+++ SOURCE DATA
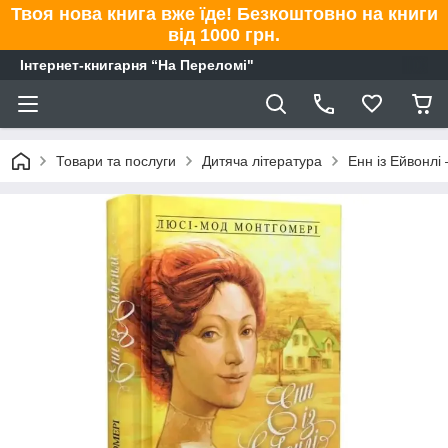
Твоя нова книга вже їде! Безкоштовно на книги
від 1000 грн.
Інтернет-книгарня “На Переломі"
Товари та послуги
Дитяча література
Енн із Ейвонлі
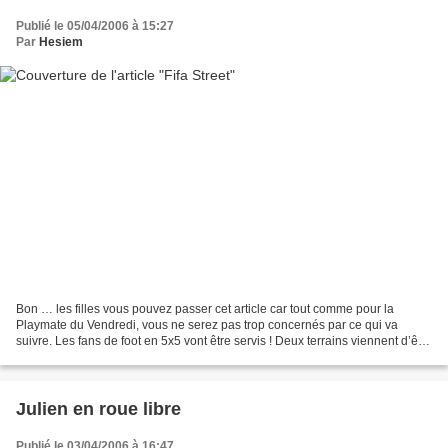
Publié le 05/04/2006 à 15:27
Par
Hesiem
Bon … les filles vous pouvez passer cet article car tout comme pour la
Playmate du Vendredi, vous ne serez pas trop concernés par ce qui va
suivre. Les fans de foot en 5x5 vont être servis ! Deux terrains viennent d’être
installés en face du Stade des...
Julien en roue libre
Publié le 03/04/2006 à 16:47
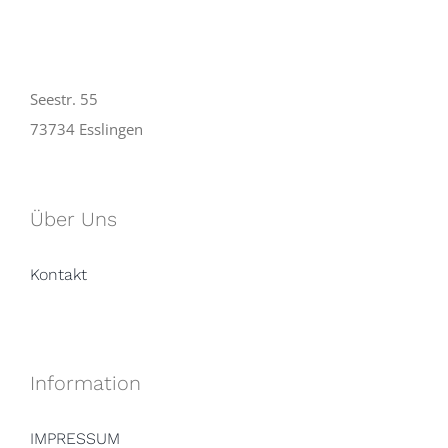
Seestr. 55
73734 Esslingen
Über Uns
Kontakt
Information
IMPRESSUM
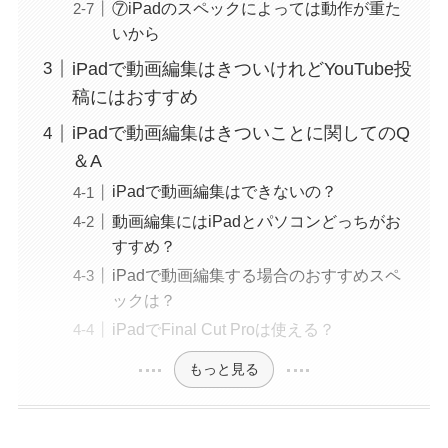
⑦iPadのスペックによっては動作が重た
いから
iPadで動画編集はきついけれどYouTube投
稿にはおすすめ
iPadで動画編集はきついことに関してのQ
＆A
iPadで動画編集はできないの？
動画編集にはiPadとパソコンどっちがお
すすめ？
iPadで動画編集する場合のおすすめスペ
ックは？
iPadでFinal Cut Proは使える？
もっと見る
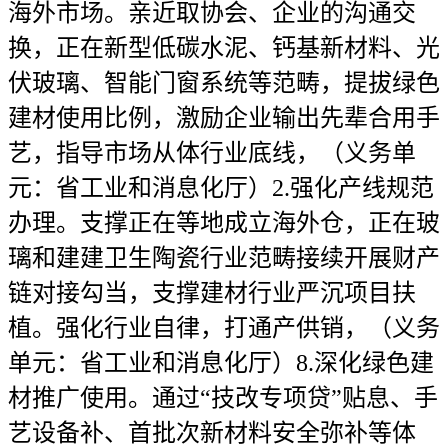
海外市场。亲近取协会、企业的沟通交
换，正在新型低碳水泥、钙基新材料、光
伏玻璃、智能门窗系统等范畴，提拔绿色
建材使用比例，激励企业输出先辈合用手
艺，指导市场从体行业底线，（义务单
元：省工业和消息化厅）2.强化产线规范
办理。支撑正在等地成立海外仓，正在玻
璃和建建卫生陶瓷行业范畴接续开展财产
链对接勾当，支撑建材行业严沉项目扶
植。强化行业自律，打通产供销，（义务
单元：省工业和消息化厅）8.深化绿色建
材推广使用。通过“技改专项贷”贴息、手
艺设备补、首批次新材料安全弥补等体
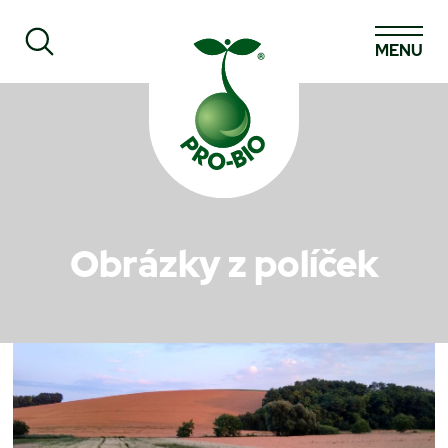
MENU
Prohledat PRO-BIO
Obrázky z políček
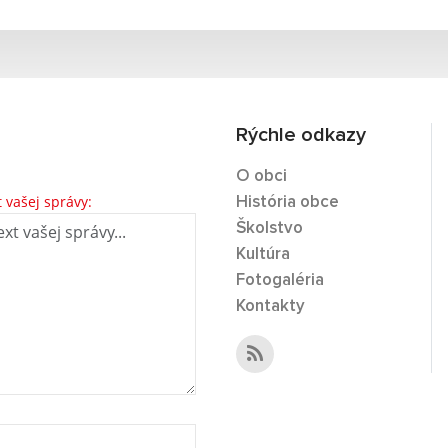
Rýchle odkazy
O obci
t vašej správy:
História obce
Školstvo
Kultúra
Fotogaléria
Kontakty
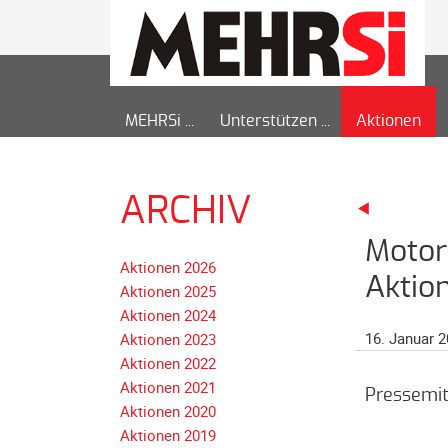
MEHRSi
Unterstützen
Aktionen
ARCHIV
Motor
Aktionen 2026
Aktio
Aktionen 2025
Aktionen 2024
16. Januar 
Aktionen 2023
Aktionen 2022
Aktionen 2021
Pressemit
Aktionen 2020
Aktionen 2019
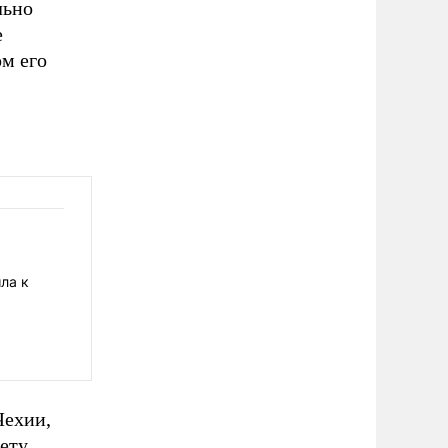
льно
е
ом его
ла к
Чехии,
ету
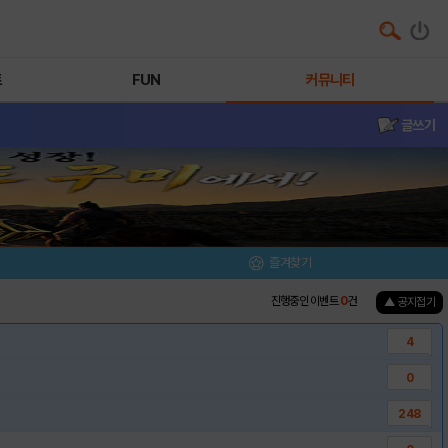
트
FUN
커뮤니티
글쓰기
즐겨찾기
진행중인 이벤트
0
건
▲ 공지접기
4
0
248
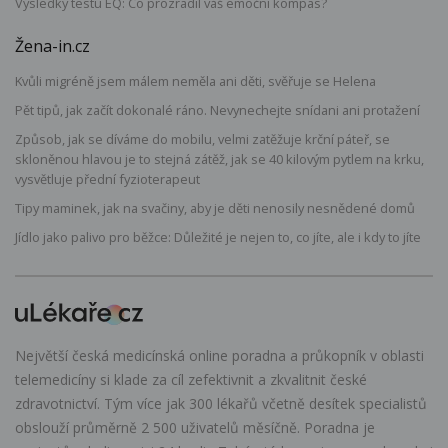
Výsledky testu EQ: Co prozradil váš emoční kompas?
Žena-in.cz
Kvůli migréně jsem málem neměla ani děti, svěřuje se Helena
Pět tipů, jak začít dokonalé ráno. Nevynechejte snídani ani protažení
Způsob, jak se díváme do mobilu, velmi zatěžuje krční páteř, se
skloněnou hlavou je to stejná zátěž, jak se 40 kilovým pytlem na krku,
vysvětluje přední fyzioterapeut
Tipy maminek, jak na svačiny, aby je děti nenosily nesnědené domů
Jídlo jako palivo pro běžce: Důležité je nejen to, co jíte, ale i kdy to jíte
Největší česká medicínská online poradna a průkopník v oblasti
telemedicíny si klade za cíl zefektivnit a zkvalitnit české
zdravotnictví. Tým více jak 300 lékařů včetně desítek specialistů
obslouží průměrně 2 500 uživatelů měsíčně. Poradna je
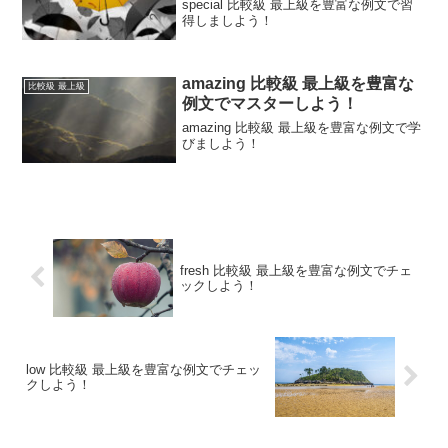
special 比較級 最上級を豊富な例文で習
得しましよう！
amazing 比較級 最上級を豊富な
比較級 最上級
例文でマスターしよう！
amazing 比較級 最上級を豊富な例文で学
びましよう！
fresh 比較級 最上級を豊富な例文でチェ
ックしよう！
low 比較級 最上級を豊富な例文でチェッ
クしよう！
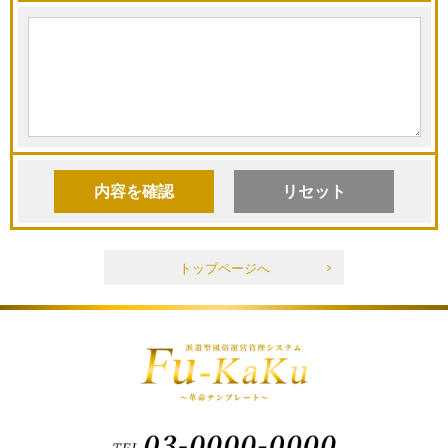
トップページへ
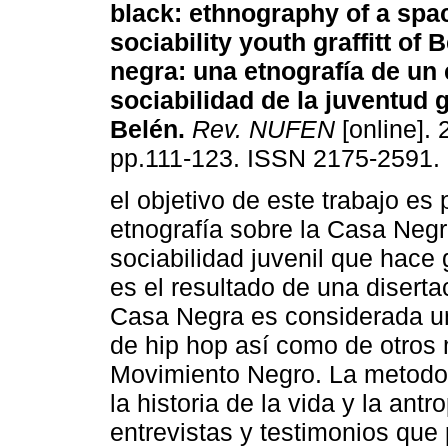
black
:
ethnography of a spa
sociability youth graffitt of 
negra
:
una etnografía de un
sociabilidad de la juventud g
Belén
.
Rev. NUFEN
[online]. 
pp.111-123. ISSN 2175-2591.
el objetivo de este trabajo es
etnografía sobre la Casa Negr
sociabilidad juvenil que hace 
es el resultado de una diserta
Casa Negra es considerada un
de hip hop así como de otros 
Movimiento Negro. La metodolo
la historia de la vida y la ant
entrevistas y testimonios que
++++++
- TRY IT: Every line from the start of the listing above through the line with "Publié le 03/04/2006 à 16:47" should be repeated exactly; skip the pictures and add nothing else.

- EXERCISE SOLUTION:
Твоя нова книга вже їде! Безкоштовно на книги
від 1000 грн.
Інтернет-книгарня “На Переломі"
Товари та послуги
Дитяча література
Енн із Ейвонлі
Publié le 05/04/2006 à 15:27
Par
Hesiem
Bon … les filles vous pouvez passer cet article car tout comme pour la
Playmate du Vendredi, vous ne serez pas trop concernés par ce qui va
suivre. Les fans de foot en 5x5 vont être servis ! Deux terrains viennent d’être
installés en face du Stade des...
Julien en roue libre
Publié le 03/04/2006 à 16:47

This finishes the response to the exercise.